The Home Office recently reported that the UK Border Force and the French authorities prevented more than 39,000 attempts to cross the English Channel illegally in 2014/15. These statistics are overwhelming. There is a mass exodus on as people risk their lives to escape the chaos ensuing in their countries: violence, persecution, poverty. People are paying to be transported away and then being treated as slaves, hundreds are dying left adrift on the Mediterranean. The rest of us don’t know what to do, but the statistics are fuelling fear.
Samba is therefore a gorgeous and necessary film. It does not ignore the desperation of the situation but it is funny. We witness the little details of people’s lives.

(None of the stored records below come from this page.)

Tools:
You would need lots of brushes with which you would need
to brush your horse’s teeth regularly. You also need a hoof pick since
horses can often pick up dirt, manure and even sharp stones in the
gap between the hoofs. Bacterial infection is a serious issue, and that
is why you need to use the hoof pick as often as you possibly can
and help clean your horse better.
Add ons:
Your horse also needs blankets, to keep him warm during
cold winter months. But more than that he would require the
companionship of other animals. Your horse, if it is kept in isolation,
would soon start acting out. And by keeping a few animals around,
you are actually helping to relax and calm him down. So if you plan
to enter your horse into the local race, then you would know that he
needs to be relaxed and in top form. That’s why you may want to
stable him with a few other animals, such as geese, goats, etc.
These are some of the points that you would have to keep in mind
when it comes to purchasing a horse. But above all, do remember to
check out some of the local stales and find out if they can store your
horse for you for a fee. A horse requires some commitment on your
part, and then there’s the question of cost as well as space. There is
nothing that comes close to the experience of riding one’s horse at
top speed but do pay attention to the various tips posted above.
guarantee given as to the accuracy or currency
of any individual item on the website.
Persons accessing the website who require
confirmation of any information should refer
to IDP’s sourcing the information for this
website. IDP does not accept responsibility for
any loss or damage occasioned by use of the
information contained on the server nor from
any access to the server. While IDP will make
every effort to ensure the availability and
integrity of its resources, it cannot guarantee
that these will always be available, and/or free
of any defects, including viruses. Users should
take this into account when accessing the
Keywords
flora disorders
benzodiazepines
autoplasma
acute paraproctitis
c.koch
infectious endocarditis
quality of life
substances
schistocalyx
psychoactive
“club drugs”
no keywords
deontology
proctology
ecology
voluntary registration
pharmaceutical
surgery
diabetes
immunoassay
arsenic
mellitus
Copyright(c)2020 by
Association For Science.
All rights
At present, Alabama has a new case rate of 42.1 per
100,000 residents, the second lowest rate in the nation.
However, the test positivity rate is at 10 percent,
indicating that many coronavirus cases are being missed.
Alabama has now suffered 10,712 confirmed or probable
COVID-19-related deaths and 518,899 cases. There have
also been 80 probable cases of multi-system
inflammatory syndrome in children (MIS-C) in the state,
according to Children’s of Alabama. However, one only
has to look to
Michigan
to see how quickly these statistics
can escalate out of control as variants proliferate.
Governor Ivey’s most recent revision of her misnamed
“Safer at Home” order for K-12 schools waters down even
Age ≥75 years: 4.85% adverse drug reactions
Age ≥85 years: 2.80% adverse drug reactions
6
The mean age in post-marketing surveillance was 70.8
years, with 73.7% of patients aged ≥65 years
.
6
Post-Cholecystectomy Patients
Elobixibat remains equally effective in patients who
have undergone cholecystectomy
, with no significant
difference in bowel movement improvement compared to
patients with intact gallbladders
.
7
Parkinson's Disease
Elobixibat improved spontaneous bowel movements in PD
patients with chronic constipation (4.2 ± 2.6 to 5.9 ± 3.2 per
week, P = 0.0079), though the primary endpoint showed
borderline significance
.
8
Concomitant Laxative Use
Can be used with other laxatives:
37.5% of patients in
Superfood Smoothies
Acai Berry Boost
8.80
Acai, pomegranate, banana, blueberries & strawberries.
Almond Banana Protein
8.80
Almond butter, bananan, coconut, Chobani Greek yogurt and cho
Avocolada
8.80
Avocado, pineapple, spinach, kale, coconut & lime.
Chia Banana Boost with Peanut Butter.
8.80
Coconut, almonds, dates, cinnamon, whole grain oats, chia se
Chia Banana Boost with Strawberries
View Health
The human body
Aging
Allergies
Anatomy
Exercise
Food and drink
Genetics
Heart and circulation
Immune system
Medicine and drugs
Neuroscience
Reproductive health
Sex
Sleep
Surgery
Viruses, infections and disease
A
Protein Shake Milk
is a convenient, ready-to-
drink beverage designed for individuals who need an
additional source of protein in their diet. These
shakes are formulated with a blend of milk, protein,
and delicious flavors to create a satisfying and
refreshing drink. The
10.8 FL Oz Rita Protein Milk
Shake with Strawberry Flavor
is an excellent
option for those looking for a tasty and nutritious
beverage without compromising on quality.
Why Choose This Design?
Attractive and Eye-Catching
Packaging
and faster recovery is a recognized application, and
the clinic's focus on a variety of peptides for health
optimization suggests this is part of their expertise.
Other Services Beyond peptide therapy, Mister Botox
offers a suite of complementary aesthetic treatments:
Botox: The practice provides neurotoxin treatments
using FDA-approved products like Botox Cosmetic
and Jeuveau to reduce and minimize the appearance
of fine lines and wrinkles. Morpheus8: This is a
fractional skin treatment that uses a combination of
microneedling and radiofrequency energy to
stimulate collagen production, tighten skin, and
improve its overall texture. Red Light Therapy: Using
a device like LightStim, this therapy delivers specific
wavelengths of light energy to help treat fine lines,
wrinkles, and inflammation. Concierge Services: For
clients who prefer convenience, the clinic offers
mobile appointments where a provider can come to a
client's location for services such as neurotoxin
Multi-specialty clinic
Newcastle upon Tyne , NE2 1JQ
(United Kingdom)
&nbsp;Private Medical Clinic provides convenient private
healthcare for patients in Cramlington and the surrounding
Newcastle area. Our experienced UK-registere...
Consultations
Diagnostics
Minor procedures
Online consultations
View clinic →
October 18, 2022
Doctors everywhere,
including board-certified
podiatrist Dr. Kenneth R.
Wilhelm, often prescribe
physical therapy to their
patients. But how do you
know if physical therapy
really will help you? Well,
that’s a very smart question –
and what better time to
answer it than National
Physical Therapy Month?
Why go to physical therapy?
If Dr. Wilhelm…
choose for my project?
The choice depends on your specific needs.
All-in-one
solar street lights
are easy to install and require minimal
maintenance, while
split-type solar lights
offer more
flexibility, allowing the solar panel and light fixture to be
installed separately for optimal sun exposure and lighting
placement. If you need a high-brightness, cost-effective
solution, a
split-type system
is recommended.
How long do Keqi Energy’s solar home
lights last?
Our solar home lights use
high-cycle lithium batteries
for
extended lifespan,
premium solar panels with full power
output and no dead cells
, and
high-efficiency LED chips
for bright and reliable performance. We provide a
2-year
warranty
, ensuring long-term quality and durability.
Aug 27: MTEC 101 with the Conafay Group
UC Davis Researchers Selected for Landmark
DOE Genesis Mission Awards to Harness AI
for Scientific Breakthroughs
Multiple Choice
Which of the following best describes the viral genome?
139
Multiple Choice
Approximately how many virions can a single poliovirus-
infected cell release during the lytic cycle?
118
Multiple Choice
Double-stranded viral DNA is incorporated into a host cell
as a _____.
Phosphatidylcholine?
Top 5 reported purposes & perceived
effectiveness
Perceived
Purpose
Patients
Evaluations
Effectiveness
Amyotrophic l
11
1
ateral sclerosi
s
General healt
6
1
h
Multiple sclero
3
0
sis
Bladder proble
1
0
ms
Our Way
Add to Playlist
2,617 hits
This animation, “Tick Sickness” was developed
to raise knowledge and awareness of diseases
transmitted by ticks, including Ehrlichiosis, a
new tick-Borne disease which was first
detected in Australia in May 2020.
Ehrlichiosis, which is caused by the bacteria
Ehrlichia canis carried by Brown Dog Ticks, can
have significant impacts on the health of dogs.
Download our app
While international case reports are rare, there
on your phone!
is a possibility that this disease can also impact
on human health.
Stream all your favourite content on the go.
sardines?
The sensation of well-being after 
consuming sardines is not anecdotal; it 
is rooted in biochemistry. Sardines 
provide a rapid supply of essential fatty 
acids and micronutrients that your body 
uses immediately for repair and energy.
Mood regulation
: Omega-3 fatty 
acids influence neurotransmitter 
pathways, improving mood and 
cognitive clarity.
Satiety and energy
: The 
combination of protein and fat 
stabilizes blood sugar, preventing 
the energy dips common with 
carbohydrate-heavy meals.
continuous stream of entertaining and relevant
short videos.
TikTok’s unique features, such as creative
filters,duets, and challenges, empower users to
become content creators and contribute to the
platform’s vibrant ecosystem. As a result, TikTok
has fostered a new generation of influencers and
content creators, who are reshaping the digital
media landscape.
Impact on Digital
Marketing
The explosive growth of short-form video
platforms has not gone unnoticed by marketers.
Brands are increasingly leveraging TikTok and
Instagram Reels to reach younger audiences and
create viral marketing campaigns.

They are running and hiding in order to try and re-find stability, security and happiness. They find each other and save each other. It is back to the basics of being human. Back to feelings, emotions, giving “migrants” a name and a personality. Reminding us that these are people’s lives. “Migrant”, “refugee”, whatever. One wild and precious life.
The whole cast is fantastic – they bring beauty, subtleness and light to this otherwise dark situation. Charlotte Gainsbourg and Tahar Rahim are two of my favourite actors, “Samba” is 100% worthy.